(Stored data)
::::

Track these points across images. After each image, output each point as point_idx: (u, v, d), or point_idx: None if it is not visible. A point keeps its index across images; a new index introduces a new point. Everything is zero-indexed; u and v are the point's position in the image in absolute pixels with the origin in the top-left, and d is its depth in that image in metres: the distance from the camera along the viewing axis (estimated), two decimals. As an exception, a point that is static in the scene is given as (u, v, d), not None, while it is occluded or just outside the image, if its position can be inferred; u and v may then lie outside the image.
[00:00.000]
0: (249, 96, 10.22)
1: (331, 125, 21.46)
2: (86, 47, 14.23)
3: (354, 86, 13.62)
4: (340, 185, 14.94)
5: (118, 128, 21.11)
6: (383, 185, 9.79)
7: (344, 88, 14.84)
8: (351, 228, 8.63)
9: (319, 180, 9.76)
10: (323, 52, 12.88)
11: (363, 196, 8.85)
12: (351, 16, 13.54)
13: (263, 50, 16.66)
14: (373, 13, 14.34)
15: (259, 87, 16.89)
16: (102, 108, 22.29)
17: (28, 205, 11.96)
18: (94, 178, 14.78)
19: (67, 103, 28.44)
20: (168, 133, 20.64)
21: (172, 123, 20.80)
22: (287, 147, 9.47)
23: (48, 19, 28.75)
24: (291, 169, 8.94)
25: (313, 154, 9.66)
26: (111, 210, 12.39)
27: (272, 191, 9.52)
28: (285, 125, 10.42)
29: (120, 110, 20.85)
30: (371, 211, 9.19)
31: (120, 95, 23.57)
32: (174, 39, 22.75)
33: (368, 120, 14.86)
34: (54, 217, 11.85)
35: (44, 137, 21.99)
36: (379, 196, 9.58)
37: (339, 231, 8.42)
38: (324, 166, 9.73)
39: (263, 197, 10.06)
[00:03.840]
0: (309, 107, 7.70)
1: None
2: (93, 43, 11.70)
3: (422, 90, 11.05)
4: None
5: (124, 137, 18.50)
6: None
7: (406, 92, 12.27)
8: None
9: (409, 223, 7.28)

::::

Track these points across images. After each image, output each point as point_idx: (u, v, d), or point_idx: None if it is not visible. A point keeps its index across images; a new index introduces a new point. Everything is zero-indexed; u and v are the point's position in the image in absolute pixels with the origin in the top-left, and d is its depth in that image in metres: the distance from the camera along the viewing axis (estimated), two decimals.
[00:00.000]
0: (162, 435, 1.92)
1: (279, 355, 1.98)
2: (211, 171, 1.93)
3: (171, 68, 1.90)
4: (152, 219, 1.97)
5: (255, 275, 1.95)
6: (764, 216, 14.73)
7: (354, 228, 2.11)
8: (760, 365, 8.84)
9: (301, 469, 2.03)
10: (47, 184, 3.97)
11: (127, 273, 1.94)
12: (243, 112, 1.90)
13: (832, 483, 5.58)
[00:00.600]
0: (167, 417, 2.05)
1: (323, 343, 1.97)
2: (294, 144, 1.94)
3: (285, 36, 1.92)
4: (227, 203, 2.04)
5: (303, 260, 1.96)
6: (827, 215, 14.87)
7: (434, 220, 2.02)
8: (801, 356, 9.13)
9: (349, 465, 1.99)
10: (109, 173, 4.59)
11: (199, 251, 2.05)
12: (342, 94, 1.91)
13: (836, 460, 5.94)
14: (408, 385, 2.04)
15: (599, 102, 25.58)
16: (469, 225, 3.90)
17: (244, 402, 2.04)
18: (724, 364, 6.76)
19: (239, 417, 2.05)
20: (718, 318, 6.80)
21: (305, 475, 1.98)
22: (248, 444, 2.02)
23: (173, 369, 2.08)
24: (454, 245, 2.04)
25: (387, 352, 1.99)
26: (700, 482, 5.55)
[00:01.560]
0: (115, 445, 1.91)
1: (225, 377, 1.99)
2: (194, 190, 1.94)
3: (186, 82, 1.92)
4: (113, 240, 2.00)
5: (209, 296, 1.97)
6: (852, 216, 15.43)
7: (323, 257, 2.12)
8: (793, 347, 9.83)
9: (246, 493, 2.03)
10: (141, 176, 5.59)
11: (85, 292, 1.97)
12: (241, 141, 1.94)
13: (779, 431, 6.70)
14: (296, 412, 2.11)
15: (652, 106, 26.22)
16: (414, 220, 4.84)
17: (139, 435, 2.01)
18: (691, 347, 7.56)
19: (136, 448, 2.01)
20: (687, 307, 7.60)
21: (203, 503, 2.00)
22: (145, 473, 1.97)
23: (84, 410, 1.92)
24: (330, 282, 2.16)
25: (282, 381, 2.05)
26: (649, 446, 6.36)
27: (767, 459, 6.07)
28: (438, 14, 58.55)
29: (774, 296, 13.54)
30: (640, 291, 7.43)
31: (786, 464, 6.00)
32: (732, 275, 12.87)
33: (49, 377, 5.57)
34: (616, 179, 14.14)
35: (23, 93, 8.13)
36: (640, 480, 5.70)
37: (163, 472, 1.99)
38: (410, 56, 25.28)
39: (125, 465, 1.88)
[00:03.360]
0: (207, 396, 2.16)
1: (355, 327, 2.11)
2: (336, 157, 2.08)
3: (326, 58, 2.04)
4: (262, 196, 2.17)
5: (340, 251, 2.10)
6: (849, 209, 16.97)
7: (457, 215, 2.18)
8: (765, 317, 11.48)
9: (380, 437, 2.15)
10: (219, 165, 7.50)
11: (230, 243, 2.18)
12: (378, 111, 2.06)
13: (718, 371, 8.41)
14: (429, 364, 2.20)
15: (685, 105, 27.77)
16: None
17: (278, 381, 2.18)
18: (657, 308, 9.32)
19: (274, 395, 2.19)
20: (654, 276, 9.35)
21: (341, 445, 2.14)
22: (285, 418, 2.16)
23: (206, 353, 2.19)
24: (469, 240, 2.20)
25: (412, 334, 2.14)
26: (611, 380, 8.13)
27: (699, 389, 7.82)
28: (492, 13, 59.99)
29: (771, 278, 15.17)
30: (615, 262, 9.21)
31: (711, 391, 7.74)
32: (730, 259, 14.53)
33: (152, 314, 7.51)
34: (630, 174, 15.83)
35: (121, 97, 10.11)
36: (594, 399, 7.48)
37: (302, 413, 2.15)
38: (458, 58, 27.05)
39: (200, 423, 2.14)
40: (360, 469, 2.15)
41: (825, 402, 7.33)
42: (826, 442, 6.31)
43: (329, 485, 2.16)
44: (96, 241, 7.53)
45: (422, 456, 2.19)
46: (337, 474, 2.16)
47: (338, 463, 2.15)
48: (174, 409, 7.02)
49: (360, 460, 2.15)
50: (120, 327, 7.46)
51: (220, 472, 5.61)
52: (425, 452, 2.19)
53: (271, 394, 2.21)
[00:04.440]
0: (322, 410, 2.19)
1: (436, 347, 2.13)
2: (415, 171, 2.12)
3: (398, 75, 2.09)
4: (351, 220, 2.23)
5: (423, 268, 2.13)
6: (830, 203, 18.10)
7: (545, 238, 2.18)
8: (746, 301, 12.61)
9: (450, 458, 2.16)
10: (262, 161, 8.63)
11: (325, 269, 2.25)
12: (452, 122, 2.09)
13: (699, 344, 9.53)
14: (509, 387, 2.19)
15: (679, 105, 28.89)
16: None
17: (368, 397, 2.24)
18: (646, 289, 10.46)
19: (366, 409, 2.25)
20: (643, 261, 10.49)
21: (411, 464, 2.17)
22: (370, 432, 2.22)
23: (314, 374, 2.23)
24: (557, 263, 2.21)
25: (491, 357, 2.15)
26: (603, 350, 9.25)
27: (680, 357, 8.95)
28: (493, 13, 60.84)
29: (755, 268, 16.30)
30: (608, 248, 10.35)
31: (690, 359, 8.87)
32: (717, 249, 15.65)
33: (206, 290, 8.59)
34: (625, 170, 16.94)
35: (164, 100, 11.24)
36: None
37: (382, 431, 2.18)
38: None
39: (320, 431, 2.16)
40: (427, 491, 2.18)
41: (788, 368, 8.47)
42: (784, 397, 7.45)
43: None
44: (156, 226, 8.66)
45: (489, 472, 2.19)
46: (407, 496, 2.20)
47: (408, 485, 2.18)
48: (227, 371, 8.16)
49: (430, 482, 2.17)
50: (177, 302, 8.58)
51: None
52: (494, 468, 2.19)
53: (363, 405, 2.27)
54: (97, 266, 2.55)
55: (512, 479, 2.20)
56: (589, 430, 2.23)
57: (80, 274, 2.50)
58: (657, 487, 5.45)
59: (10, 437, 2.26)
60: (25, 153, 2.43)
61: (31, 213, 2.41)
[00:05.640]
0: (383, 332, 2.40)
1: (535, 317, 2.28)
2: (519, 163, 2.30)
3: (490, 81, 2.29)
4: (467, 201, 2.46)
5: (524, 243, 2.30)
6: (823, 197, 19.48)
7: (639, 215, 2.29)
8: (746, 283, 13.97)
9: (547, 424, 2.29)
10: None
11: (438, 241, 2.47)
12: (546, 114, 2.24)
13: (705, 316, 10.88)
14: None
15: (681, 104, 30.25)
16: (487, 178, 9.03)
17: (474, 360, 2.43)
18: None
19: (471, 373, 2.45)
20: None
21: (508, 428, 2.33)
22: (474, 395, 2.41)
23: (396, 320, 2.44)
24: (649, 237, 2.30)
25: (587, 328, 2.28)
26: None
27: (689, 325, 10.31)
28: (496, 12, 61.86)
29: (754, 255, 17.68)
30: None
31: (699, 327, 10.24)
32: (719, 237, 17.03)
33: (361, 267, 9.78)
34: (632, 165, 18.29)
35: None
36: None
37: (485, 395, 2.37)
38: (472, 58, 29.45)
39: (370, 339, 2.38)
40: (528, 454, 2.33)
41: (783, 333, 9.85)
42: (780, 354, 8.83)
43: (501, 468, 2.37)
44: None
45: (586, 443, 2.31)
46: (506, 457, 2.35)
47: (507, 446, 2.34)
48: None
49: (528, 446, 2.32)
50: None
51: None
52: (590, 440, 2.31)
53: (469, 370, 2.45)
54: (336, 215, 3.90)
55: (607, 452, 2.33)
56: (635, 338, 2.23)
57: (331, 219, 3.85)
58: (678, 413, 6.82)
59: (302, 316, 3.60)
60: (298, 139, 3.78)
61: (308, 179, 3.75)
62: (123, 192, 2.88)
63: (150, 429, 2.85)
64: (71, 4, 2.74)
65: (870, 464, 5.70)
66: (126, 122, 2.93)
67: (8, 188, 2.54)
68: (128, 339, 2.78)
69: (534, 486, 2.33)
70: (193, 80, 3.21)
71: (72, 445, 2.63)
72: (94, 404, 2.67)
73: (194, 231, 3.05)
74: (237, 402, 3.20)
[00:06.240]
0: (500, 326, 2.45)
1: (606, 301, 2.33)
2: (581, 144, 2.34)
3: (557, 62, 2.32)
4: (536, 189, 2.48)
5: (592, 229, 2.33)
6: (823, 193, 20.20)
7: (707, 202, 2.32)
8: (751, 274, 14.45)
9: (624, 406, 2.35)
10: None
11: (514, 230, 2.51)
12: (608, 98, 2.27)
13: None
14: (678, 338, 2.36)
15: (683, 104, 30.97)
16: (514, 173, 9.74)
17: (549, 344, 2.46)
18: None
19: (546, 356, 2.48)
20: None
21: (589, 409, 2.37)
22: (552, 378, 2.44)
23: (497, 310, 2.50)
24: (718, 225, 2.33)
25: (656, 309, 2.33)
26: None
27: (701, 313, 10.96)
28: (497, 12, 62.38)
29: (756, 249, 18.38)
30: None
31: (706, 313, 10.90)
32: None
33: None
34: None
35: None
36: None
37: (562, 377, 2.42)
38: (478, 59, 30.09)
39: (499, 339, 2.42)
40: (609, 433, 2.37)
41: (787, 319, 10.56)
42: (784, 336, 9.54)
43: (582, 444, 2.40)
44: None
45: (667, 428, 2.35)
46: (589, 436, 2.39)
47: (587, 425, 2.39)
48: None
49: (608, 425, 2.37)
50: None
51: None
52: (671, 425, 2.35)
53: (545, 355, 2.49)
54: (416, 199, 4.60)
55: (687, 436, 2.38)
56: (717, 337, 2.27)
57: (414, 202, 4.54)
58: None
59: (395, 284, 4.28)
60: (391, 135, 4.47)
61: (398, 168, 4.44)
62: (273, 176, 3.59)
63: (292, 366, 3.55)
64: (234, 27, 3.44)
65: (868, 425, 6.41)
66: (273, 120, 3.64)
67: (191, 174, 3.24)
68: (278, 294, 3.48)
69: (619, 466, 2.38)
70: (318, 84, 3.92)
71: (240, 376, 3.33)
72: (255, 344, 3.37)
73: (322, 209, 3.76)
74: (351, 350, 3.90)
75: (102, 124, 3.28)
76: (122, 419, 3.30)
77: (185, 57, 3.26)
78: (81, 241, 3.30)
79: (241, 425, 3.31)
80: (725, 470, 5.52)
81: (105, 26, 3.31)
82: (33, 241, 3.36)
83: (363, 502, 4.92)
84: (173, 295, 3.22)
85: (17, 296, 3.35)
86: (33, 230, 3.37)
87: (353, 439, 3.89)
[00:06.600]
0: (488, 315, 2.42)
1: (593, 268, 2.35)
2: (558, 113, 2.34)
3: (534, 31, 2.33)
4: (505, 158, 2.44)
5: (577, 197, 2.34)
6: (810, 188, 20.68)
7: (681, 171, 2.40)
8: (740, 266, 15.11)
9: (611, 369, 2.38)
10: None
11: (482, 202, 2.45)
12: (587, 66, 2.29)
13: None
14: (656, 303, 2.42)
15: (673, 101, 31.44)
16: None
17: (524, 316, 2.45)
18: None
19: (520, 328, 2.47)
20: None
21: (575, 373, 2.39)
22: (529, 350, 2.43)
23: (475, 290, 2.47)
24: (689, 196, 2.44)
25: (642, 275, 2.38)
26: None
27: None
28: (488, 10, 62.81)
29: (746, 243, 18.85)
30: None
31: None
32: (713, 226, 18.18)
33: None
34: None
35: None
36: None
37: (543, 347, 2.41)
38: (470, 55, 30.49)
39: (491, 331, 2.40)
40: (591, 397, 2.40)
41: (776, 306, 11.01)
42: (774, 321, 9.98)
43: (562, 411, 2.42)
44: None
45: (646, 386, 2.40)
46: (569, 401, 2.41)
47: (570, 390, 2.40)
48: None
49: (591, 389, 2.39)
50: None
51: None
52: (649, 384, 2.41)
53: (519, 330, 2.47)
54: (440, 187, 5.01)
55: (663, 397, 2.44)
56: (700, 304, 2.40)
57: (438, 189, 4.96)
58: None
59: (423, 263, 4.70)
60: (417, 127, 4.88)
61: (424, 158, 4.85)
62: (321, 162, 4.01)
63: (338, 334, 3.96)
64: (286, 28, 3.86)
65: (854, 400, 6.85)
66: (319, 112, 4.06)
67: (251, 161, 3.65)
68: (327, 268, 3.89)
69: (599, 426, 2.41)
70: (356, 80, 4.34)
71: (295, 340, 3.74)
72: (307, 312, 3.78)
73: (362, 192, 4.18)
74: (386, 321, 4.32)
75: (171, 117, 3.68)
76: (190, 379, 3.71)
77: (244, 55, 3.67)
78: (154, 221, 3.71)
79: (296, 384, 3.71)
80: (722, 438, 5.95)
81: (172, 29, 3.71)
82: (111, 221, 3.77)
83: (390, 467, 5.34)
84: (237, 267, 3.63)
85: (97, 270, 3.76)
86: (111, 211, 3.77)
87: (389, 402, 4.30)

::::

» Exercise details
A verbatim transcription is needed of the lines above, starting at the line with "25: (387, 352, 1.99)" and ending at the line with "39: (125, 465, 1.88)", both included, and of nothing else.

» Result for this exercise
25: (387, 352, 1.99)
26: (700, 482, 5.55)
[00:01.560]
0: (115, 445, 1.91)
1: (225, 377, 1.99)
2: (194, 190, 1.94)
3: (186, 82, 1.92)
4: (113, 240, 2.00)
5: (209, 296, 1.97)
6: (852, 216, 15.43)
7: (323, 257, 2.12)
8: (793, 347, 9.83)
9: (246, 493, 2.03)
10: (141, 176, 5.59)
11: (85, 292, 1.97)
12: (241, 141, 1.94)
13: (779, 431, 6.70)
14: (296, 412, 2.11)
15: (652, 106, 26.22)
16: (414, 220, 4.84)
17: (139, 435, 2.01)
18: (691, 347, 7.56)
19: (136, 448, 2.01)
20: (687, 307, 7.60)
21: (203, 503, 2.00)
22: (145, 473, 1.97)
23: (84, 410, 1.92)
24: (330, 282, 2.16)
25: (282, 381, 2.05)
26: (649, 446, 6.36)
27: (767, 459, 6.07)
28: (438, 14, 58.55)
29: (774, 296, 13.54)
30: (640, 291, 7.43)
31: (786, 464, 6.00)
32: (732, 275, 12.87)
33: (49, 377, 5.57)
34: (616, 179, 14.14)
35: (23, 93, 8.13)
36: (640, 480, 5.70)
37: (163, 472, 1.99)
38: (410, 56, 25.28)
39: (125, 465, 1.88)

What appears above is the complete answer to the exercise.